La série est passionnante par bien des aspects, entre autres parce que pendant un long moment, un trop long moment, on peut y observer la confrontation entre la théorie et les faits. En effet, théoriquement, le cœur de ce type de réacteur nucléaire ne peut pas exploser, et c’est une des raisons pour lesquelles les ingénieurs qui ont en charge l’exploitation de cette centrale refusent catégoriquement de voir que, pourtant, une telle explosion a eu lieu. Ils ont beau voir des composants, qui ne peuvent se trouver qu’au sein du coeur du réacteur, dispersés aux alentours, dont d’énormes morceaux du graphite qui compose les tubes dans lesquels sont insérés les barres d’uranium, leur esprit prend le dessus, et en quelque sorte, ils n’en croient littéralement pas leurs yeux. Ce qu’on voit alors à l’oeuvre est assez proche de ce que Gaston Bachelard appelait un « obstacle épistémologique », c’est à dire une résistance, dans l’esprit de celui qui veut rechercher la vérité, à cette recherche même. Et l’une des raisons pour lesquelles un tel obstacle peut se dresser devant l’esprit, ce n’est pas l’ignorance, mais au contraire les connaissances déjà installées, qui présupposent par avance une réponse aux questions qu’on se pose, et empêchent d’émettre d’autres hypothèses. Mais sur ce point, ceux qu’un tel phénomène intéressent peuvent aussi se tourner vers la série Dr House, puisque l’écrasante majorité des épisodes fonctionne selon un processus assez semblable.
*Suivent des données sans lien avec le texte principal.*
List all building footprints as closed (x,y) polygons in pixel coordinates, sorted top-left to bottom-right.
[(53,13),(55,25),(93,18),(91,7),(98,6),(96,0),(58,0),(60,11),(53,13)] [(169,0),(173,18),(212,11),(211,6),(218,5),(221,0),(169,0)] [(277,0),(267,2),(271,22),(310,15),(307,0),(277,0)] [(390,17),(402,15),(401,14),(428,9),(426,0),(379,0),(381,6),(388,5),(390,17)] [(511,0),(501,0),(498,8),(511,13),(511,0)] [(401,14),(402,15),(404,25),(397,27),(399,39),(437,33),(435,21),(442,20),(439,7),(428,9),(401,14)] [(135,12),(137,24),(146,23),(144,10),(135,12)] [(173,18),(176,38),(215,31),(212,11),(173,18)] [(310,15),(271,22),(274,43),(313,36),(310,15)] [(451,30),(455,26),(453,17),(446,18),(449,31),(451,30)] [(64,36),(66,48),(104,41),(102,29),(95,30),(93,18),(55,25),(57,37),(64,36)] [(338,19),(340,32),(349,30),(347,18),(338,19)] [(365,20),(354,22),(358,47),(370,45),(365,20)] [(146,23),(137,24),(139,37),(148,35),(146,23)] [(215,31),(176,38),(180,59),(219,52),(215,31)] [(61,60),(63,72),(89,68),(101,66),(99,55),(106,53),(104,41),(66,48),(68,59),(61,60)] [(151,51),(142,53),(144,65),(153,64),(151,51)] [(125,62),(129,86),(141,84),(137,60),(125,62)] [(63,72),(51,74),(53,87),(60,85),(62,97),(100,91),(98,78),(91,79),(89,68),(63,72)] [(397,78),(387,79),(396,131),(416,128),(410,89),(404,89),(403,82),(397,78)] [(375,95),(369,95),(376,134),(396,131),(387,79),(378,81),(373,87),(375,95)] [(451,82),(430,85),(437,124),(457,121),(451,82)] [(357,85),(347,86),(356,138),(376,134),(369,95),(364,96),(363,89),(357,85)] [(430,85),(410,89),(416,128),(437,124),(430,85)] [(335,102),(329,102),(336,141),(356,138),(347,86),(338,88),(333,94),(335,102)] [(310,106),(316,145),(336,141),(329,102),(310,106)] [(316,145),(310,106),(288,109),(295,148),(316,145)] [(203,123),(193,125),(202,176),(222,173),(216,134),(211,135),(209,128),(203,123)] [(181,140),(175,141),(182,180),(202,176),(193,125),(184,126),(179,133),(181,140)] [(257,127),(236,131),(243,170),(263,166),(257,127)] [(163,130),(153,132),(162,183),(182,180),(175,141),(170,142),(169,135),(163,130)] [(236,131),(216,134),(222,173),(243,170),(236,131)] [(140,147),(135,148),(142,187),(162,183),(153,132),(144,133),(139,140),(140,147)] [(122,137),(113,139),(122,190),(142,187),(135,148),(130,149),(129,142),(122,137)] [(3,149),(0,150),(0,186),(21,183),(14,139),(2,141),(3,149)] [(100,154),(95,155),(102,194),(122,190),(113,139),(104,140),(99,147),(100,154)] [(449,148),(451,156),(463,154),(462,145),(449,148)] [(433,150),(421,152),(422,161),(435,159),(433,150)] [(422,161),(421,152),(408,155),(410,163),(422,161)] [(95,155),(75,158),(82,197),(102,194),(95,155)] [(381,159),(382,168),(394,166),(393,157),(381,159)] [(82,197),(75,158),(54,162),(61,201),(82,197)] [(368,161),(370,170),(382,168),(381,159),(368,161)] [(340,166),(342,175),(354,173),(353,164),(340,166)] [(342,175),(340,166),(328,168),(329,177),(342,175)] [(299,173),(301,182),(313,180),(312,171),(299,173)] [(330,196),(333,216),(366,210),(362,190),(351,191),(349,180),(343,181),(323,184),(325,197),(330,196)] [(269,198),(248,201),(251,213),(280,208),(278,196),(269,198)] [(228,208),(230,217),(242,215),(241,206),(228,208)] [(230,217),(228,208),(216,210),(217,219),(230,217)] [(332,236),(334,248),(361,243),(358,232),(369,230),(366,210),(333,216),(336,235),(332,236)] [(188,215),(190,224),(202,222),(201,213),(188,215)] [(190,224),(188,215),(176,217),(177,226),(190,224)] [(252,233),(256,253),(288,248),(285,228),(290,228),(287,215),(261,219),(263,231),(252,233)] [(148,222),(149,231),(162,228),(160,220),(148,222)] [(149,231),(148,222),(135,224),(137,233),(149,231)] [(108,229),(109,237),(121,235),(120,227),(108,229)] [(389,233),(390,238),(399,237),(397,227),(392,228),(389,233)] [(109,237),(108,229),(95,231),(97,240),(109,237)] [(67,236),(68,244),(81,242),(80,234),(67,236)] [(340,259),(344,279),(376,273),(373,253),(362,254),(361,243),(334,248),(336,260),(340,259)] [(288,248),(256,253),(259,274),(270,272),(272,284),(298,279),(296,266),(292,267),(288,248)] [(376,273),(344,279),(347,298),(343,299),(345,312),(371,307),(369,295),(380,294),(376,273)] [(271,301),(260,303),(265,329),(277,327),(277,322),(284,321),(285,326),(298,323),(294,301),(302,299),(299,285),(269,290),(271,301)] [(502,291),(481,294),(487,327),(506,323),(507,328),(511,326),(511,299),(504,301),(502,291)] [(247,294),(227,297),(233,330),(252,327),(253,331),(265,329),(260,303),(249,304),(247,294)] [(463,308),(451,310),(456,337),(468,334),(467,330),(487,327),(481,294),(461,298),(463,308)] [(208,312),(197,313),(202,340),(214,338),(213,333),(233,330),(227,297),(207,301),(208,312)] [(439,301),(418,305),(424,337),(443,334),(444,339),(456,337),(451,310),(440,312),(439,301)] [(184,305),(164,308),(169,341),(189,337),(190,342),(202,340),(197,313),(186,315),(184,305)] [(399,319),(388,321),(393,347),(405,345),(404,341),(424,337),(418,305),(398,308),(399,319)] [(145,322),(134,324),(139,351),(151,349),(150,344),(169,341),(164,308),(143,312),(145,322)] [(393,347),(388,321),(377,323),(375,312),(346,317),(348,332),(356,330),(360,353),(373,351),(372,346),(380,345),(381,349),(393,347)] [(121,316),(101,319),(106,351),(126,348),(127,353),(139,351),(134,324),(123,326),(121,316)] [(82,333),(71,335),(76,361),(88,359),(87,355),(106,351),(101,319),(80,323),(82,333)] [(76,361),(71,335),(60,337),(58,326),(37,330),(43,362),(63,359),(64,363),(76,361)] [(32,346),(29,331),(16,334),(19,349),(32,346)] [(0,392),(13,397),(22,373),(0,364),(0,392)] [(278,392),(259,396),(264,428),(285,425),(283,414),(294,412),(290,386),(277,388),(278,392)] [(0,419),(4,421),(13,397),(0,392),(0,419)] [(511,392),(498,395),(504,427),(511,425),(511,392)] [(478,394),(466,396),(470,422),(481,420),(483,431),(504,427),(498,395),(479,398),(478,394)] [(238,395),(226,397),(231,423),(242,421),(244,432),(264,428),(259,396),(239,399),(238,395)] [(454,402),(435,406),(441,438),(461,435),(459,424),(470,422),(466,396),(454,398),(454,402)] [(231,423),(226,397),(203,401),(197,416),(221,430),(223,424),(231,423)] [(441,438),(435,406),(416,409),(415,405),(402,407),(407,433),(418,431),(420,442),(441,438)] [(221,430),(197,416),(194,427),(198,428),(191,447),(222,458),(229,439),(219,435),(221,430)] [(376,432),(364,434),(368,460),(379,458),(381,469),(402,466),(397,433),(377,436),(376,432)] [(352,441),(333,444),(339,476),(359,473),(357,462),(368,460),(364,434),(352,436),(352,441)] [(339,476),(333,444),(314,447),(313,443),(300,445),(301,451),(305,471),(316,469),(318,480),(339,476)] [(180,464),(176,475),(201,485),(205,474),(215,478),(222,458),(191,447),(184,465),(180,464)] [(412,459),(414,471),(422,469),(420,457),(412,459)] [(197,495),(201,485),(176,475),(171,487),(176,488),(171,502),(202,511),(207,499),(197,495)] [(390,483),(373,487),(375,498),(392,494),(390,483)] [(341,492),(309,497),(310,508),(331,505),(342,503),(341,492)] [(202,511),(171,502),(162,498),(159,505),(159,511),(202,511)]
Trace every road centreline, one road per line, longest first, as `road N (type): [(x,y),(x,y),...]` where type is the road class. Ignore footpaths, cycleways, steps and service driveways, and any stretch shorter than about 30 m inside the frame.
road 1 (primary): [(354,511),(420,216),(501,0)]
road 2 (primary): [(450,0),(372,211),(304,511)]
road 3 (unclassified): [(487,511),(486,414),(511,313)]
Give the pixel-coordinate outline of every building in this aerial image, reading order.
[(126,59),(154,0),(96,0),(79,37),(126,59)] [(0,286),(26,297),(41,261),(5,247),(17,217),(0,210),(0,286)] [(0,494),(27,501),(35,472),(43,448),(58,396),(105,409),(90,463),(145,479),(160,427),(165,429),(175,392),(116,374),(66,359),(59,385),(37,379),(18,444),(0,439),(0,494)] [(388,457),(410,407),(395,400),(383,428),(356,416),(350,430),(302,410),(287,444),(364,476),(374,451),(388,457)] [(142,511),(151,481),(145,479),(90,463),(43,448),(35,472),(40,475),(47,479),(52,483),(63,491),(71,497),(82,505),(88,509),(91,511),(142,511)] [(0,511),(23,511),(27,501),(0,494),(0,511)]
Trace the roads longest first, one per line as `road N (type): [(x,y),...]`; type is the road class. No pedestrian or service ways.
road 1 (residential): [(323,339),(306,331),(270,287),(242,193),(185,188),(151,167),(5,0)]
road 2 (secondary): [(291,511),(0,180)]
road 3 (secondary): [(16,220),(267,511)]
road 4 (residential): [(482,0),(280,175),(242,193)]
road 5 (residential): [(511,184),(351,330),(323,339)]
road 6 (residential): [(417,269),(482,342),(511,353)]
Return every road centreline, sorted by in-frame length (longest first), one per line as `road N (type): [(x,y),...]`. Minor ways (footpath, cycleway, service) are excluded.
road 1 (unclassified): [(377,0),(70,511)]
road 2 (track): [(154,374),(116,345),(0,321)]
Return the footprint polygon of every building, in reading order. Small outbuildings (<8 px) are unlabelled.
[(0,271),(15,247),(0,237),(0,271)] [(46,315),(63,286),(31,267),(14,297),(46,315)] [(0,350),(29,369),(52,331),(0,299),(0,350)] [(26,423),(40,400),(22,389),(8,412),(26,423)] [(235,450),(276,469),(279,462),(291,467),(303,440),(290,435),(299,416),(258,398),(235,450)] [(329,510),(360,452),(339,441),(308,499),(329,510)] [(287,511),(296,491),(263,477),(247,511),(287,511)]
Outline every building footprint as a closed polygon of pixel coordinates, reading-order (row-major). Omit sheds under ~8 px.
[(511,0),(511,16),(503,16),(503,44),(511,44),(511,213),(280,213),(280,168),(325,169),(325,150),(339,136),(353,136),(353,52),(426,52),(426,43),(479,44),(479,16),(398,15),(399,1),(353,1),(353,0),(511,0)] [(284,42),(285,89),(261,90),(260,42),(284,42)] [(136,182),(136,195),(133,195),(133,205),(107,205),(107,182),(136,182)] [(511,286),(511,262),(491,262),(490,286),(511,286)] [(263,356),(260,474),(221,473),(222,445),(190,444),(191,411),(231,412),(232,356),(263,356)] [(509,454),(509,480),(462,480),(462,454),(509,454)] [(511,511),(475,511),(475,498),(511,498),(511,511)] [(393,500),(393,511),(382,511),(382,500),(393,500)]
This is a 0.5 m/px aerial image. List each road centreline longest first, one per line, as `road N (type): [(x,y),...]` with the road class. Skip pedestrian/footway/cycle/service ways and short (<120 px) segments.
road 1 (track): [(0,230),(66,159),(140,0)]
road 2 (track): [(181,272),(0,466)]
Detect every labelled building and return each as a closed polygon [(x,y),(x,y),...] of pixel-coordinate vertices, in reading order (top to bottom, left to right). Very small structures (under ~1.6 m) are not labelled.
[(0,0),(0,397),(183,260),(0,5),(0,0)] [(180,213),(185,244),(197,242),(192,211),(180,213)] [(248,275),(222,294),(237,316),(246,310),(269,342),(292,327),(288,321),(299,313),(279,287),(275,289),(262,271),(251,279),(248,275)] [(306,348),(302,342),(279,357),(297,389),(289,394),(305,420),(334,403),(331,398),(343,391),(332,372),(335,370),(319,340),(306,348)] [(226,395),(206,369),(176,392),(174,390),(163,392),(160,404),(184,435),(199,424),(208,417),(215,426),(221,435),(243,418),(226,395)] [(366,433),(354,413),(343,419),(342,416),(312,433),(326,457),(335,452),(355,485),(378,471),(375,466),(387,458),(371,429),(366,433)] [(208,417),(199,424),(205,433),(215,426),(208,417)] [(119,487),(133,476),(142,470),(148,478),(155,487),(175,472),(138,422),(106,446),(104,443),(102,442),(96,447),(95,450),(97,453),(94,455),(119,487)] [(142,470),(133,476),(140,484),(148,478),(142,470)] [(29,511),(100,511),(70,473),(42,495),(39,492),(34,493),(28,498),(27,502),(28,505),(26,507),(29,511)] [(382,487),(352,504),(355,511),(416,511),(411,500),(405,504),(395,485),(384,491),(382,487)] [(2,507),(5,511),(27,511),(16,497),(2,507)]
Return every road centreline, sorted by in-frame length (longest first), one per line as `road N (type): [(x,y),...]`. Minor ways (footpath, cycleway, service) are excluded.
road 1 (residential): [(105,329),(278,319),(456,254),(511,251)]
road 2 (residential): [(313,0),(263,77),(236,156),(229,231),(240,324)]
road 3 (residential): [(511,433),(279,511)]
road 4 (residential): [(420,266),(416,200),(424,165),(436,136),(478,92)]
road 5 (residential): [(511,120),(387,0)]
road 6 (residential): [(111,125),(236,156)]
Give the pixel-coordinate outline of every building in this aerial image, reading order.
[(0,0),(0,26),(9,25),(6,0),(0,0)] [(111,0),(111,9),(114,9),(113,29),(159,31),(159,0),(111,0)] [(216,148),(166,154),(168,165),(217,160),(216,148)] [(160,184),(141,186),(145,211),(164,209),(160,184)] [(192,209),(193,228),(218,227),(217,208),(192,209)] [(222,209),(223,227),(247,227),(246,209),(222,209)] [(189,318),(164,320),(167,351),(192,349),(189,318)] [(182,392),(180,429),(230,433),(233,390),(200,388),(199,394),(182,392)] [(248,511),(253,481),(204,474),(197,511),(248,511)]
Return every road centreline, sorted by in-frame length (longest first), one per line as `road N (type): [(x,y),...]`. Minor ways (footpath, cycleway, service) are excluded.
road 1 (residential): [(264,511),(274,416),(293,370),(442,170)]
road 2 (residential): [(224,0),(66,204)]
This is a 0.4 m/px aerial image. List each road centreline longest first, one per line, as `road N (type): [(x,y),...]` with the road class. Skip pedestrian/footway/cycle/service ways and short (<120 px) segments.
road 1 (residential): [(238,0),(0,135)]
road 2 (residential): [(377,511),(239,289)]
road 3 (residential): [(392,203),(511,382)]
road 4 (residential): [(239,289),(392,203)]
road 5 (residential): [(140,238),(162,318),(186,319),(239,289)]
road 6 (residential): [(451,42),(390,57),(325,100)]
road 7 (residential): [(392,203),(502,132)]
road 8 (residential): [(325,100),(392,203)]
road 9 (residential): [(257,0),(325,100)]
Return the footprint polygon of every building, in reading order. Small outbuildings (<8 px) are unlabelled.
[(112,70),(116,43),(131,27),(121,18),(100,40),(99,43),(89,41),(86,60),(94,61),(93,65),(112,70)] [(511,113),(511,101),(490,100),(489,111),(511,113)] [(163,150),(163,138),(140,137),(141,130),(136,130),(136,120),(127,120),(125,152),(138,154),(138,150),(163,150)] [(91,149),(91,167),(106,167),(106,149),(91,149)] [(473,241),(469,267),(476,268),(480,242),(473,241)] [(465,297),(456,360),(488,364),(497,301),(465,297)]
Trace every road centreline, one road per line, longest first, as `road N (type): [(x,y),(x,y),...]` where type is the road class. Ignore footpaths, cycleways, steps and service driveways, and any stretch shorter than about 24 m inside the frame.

Un autre des intérêts de cette série, c’est qu’elle permet, par la lente puissance de sa mise en scène, de réaliser, au sens propre, la gravité du processus physique à l’oeuvre, dans la centrale, dans ses environs immédiats, dont la ville de Pripiat, située à 3km, dans ce qui deviendra une zone interdite, et plus largement, sur tous les territoires survolés par le nuage chargé de particules radioactives, c’est à dire une majeure partie de l’Europe. A strictement parler, pour le dire comme l’a pensé Gunther Anders, philosophe allemand qui, après la seconde guerre mondiale fit de la question nucléaire le cœur de sa pensée, cette technique spécifique a pour caractéristique que l’homme ne peut pas prendre la mesure des conséquences de ce qu’il met en oeuvre. Il peut chiffrer les phénomènes qu’il engage, évidemment, mais ces quantités ne correspondent à aucune représentation parlante. Pour le dire autrement, l’énergie nucléaire, qu’elle soit dédiée à un usage militaire ou civil produit des effets dont nous n’avons pas d’image possible, tant une telle image dépasse notre champ de vision. Techniquement, ce genre de phénomène se situe à une échelle qui dépasse tout à fait l’être humain.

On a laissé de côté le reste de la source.